CAPA stands for Corrective and Preventive Action. A corrective action addresses the root cause of a specific non-conformance or defect to prevent its recurrence — it goes beyond disposition (handling the defective item) to address the process failure that produced it. A preventive action proactively applies the same root cause analysis to similar processes, products, or systems before a defect occurs — preventing the same root cause from producing failures elsewhere. ISO 9001 clause 10.2 requires organisations to react to non-conformances, correct them, deal with the consequences, and take action to eliminate root causes. A common CAPA failure mode — specifically assessed by ISO auditors — is closing corrective actions when they are implemented rather than when their effectiveness is verified. CheckFlow requires effectiveness verification before a CAPA can be closed.
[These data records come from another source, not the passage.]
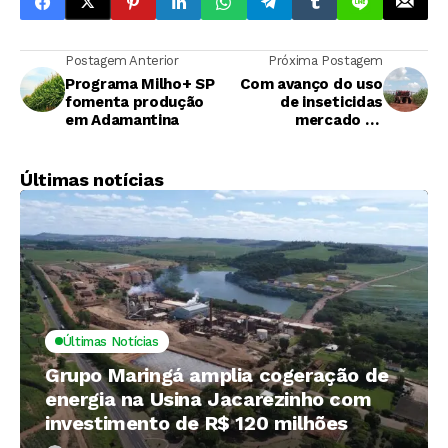
Postagem Anterior
Próxima Postagem
Programa Milho+ SP
Com avanço do uso
fomenta produção
de inseticidas
em Adamantina
mercado de
agroquímicos cresce
33% em cana-de-
açúcar
Últimas notícias
Últimas Notícias
Grupo Maringá amplia cogeração de
energia na Usina Jacarezinho com
investimento de R$ 120 milhões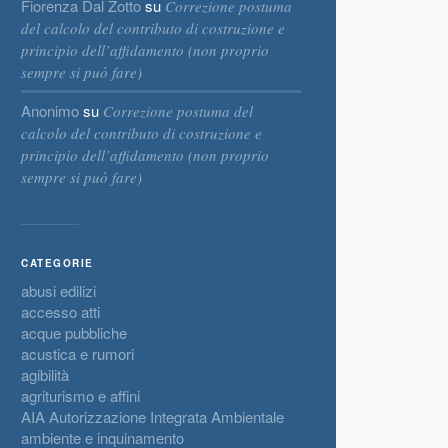
Fiorenza Dal Zotto
su
Correzione postuma
del calcolo del contributo di costruzione e
principio dell’affidamento (non proprio
sempre si può fare)
Anonimo
su
Correzione postuma del
calcolo del contributo di costruzione e
principio dell’affidamento (non proprio
sempre si può fare)
CATEGORIE
abusi edilizi
accesso atti
acque pubbliche
acustica e rumori
agibilità
agriturismo e affini
AIA Autorizzazione Integrata Ambientale
ambiente e inquinamento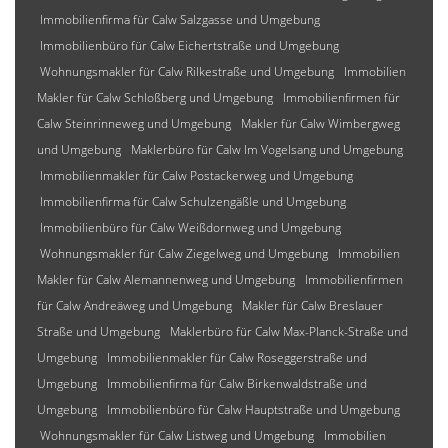
Immobilienfirma für Calw Salzgasse und Umgebung
Immobilienbüro für Calw Eichertstraße und Umgebung
Wohnungsmakler für Calw Rilkestraße und Umgebung
Immobilien
Makler für Calw Schloßberg und Umgebung
Immobilienfirmen für
Calw Steinrinneweg und Umgebung
Makler für Calw Wimbergweg
und Umgebung
Maklerbüro für Calw Im Vogelsang und Umgebung
Immobilienmakler für Calw Postackerweg und Umgebung
Immobilienfirma für Calw Schulzengäßle und Umgebung
Immobilienbüro für Calw Weißdornweg und Umgebung
Wohnungsmakler für Calw Ziegelweg und Umgebung
Immobilien
Makler für Calw Alemannenweg und Umgebung
Immobilienfirmen
für Calw Andreäweg und Umgebung
Makler für Calw Breslauer
Straße und Umgebung
Maklerbüro für Calw Max-Planck-Straße und
Umgebung
Immobilienmakler für Calw Roseggerstraße und
Umgebung
Immobilienfirma für Calw Birkenwaldstraße und
Umgebung
Immobilienbüro für Calw Hauptstraße und Umgebung
Wohnungsmakler für Calw Listweg und Umgebung
Immobilien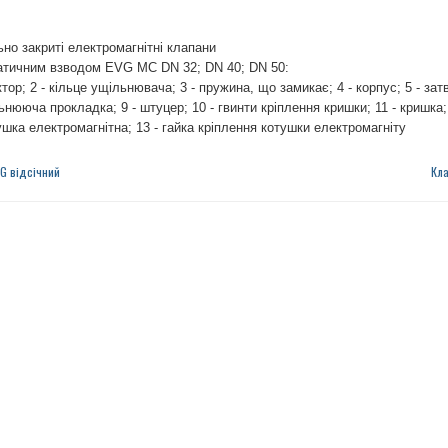
но закриті електромагнітні клапани
атичним взводом EVG MC DN 32; DN 40; DN 50:
ктор; 2 - кільце ущільнювача; 3 - пружина, що замикає; 4 - корпус; 5 - зат
ьнююча прокладка; 9 - штуцер; 10 - гвинти кріплення кришки; 11 - кришка;
ушка електромагнітна; 13 - гайка кріплення котушки електромагніту
G відсічний
Кла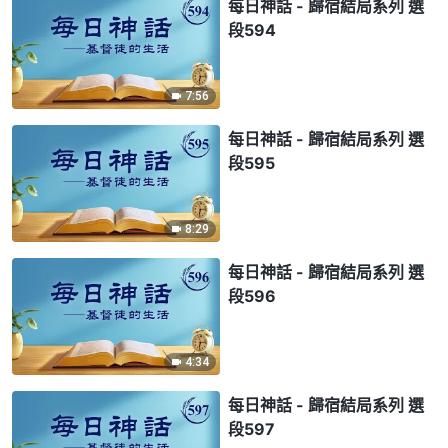
每日神話 - 歸宿結局系列 選
段594
7:56
每日神話 - 歸宿結局系列 選
段595
8:29
每日神話 - 歸宿結局系列 選
段596
4:34
每日神話 - 歸宿結局系列 選
段597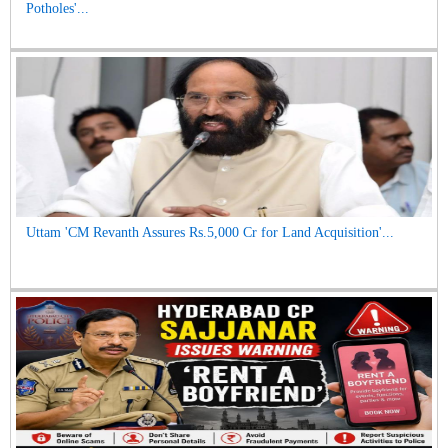
Potholes'...
Uttam 'CM Revanth Assures Rs.5,000 Cr for Land Acquisition'...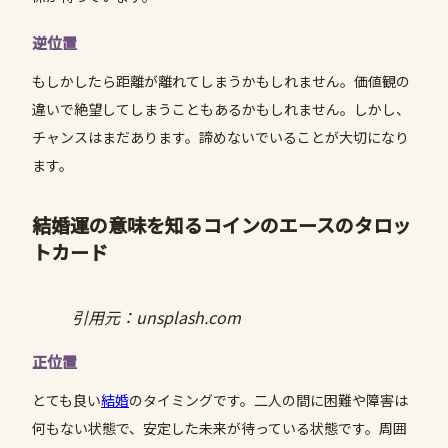
逆位置
もしかしたら距離が離れてしまうかもしれません。価値観の
違いで絶望してしまうこともあるかもしれません。しかし、
チャンスはまだあります。諦めないでいることが大切になり
ます。
結婚運の意味を知るコインの
エース
のタロッ
トカード
引用元：unsplash.com
正位置
とても良い
結婚
のタイミングです。二人の間に困難や障害は
何もない状態で、安定した未来が待っている状態です。周囲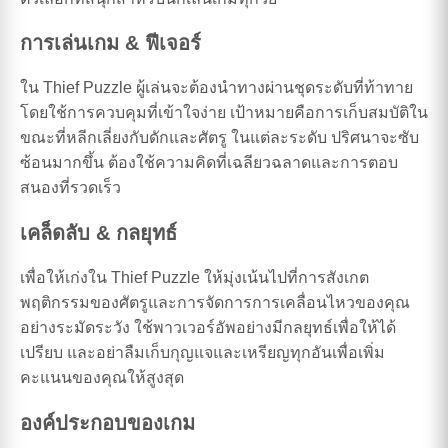
การเล่นเกม & ฟีเจอร์
ใน Thief Puzzle ผู้เล่นจะต้องนำทางผ่านชุดระดับที่ท้าทาย
โดยใช้การควบคุมที่เข้าใจง่าย เป้าหมายคือการเก็บสมบัติใน
ขณะที่หลีกเลี่ยงกับดักและศัตรู ในแต่ละระดับ ปริศนาจะซับ
ซ้อนมากขึ้น ต้องใช้ความคิดที่เฉลียวฉลาดและการตอบ
สนองที่รวดเร็ว
เคล็ดลับ & กลยุทธ์
เพื่อให้เก่งใน Thief Puzzle ให้มุ่งเน้นไปที่การสังเกต
พฤติกรรมของศัตรูและการจัดการการเคลื่อนไหวของคุณ
อย่างระมัดระวัง ใช้พาวเวอร์อัพอย่างมีกลยุทธ์เพื่อให้ได้
เปรียบ และอย่าลืมเก็บกุญแจและเหรียญทุกอันเพื่อเพิ่ม
คะแนนของคุณให้สูงสุด
องค์ประกอบของเกม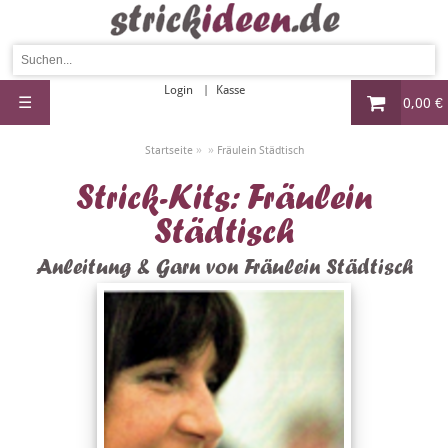
Login
Kasse
☰
0,00 €
»
»
Startseite
Fräulein Städtisch
Strick-Kits: Fräulein
Städtisch
Anleitung & Garn von Fräulein Städtisch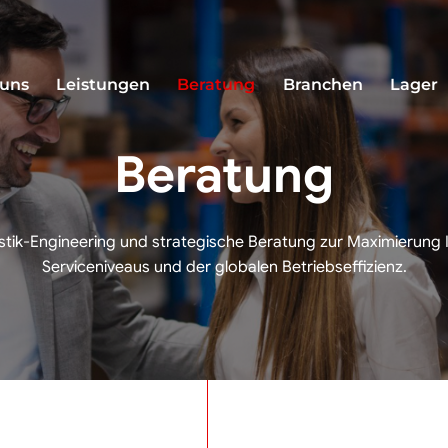
 uns
Leistungen
Beratung
Branchen
Lager
Beratung
stik-Engineering und strategische Beratung zur Maximierung 
Serviceniveaus und der globalen Betriebseffizienz.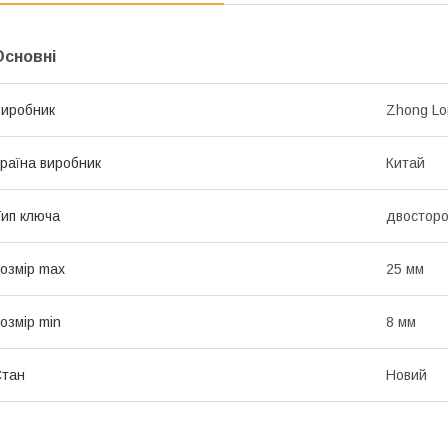
Основні
иробник
Zhong Lo
раїна виробник
Китай
ип ключа
двосторо
озмір max
25 мм
озмір min
8 мм
Стан
Новий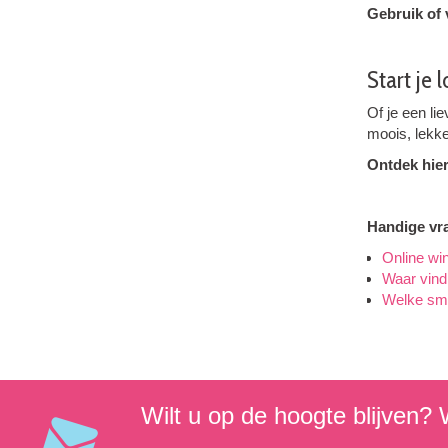
Gebruik of
Start je 
Of je een lie
moois, lekke
Ontdek hier
Handige vr
Online win
Waar vind
Welke sma
Wilt u op de hoogte blijven? W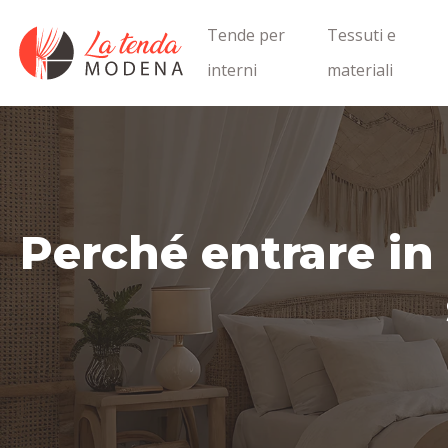
Tende per
Tessuti e
interni
materiali
Perché entrare in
What should a QA testing process include?
A QA testing process covers six phases: test planning (scope, success criteria and Go/No-Go definition, test types selected based on risk profile, resources and timeline), test case development (test cases written from the specification — not the implementation — covering positive cases, negative cases, and edge cases, with traceability to requirements confirmed), test environment setup (environment representative of production, test data prepared, equipment calibrated for physical products), test execution (all test types executed, results recorded against each test case, defects logged for every unexpected result), defect management during testing (defects triaged for severity and priority, Critical and Major defects blocking progression until resolved, retesting confirmed for every fixed defect), and test sign-off (Go/No-Go criteria assessed, test summary report produced, written sign-off from QA lead and product owner, all test artefacts archived).
Can CheckFlow's QA templates be customised for different quality standards?
Every CheckFlow template is fully customisable for different quality standards. For ISO 9001: the templates cover the core requirements of clause 8 (operations), clause 9 (performance evaluation), and clause 10 (improvement) — adapt the audit checklist to your specific QMS scope and the inspection templates to your product and process type. For ISO 13485 (medical devices): add design control, risk management (ISO 14971), and device-specific validation requirements. For IATF 16949 (automotive): add APQP, FMEA, and customer-specific requirements from your OEM customers. For AS9100 (aerospace): add first article inspection per AS9102 and the configuration management requirements. Templates can be version-controlled so that changes to quality standards are reflected in future process runs while historical compliance records remain intact.